RE: Korean compression (was: Re: Ternary search trees for Unicode dictionaries)

From: Kent Karlsson (kentk@cs.chalmers.se)
Date: Mon Nov 24 2003 - 06:29:32 EST

  • Next message: Andrew C. West: "Re: creating a test font w/ CJKV Extension B characters."

    ...
    > >> Of course, no compression format applied to jamos could
    > >> even do as well as UTF-16 applied to syllables, i.e. 2 bytes per
    > >> syllable.

    I wonder why Hangul would need compression over and above
    any other alphabetic script... It has already quite a lot of compression
    in the form of precomposed syllables. I think we better start a project
    for allocating precomposed "syllables" for many other scripts,
    precomposed Latin script syllables, precomposed Greek script
    syllables, precomposed Tamil script syllables (most of the Brahmic
    derived scripts are especially disadvantaged, from a 'compression'
    viewpoint by the virama characters), etc.
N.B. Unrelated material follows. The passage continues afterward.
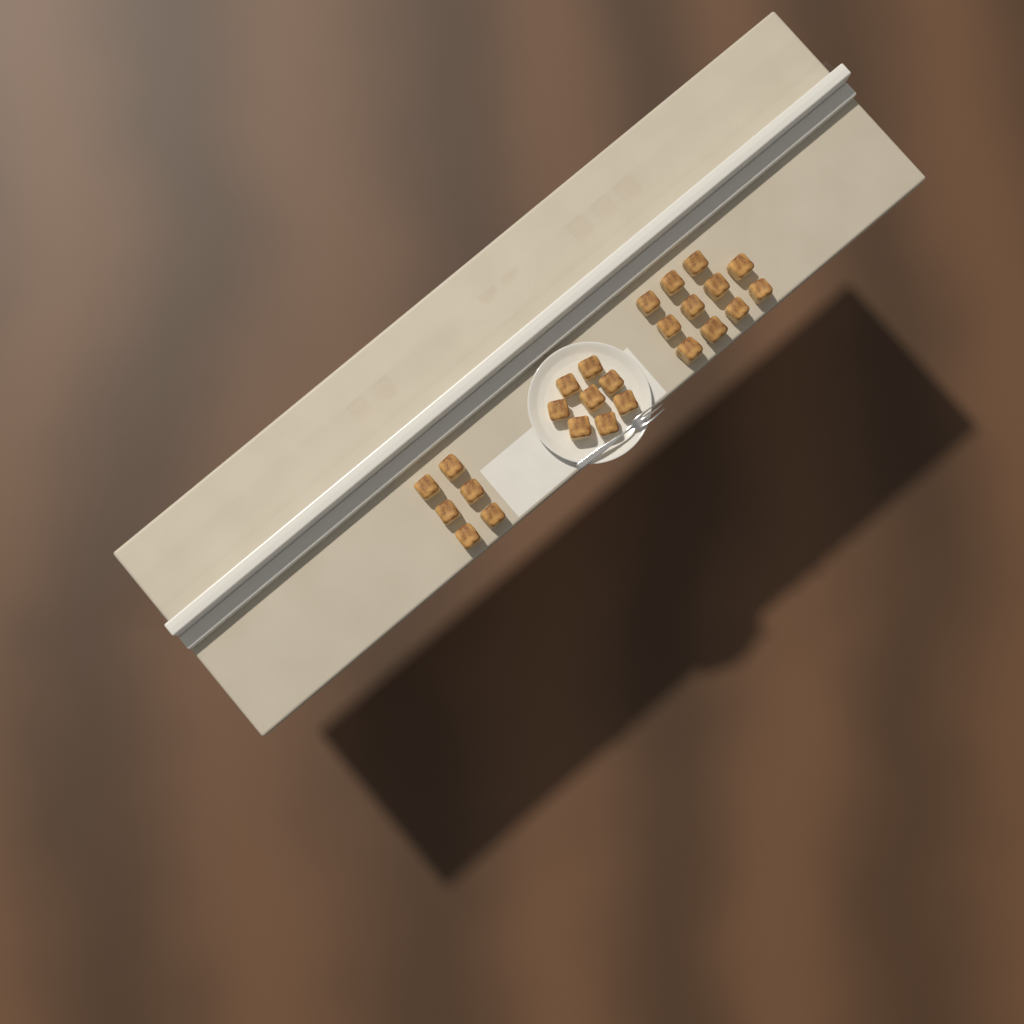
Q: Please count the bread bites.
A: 25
That should take up much
    of the excess space in the unused planes (3-13, decimal).
    Unfortunately that mean 4 bytes per non-Hangul syllable (before
    byte oriented compression is done), but that could be compensated
    by using an SCSU-like approach, just with bigger windows.

            No, this was not serious ;-)
            /kent k

    PS
    Hangul syllables are "LVT" (actually (L+)(V+)(T*)), not TLV.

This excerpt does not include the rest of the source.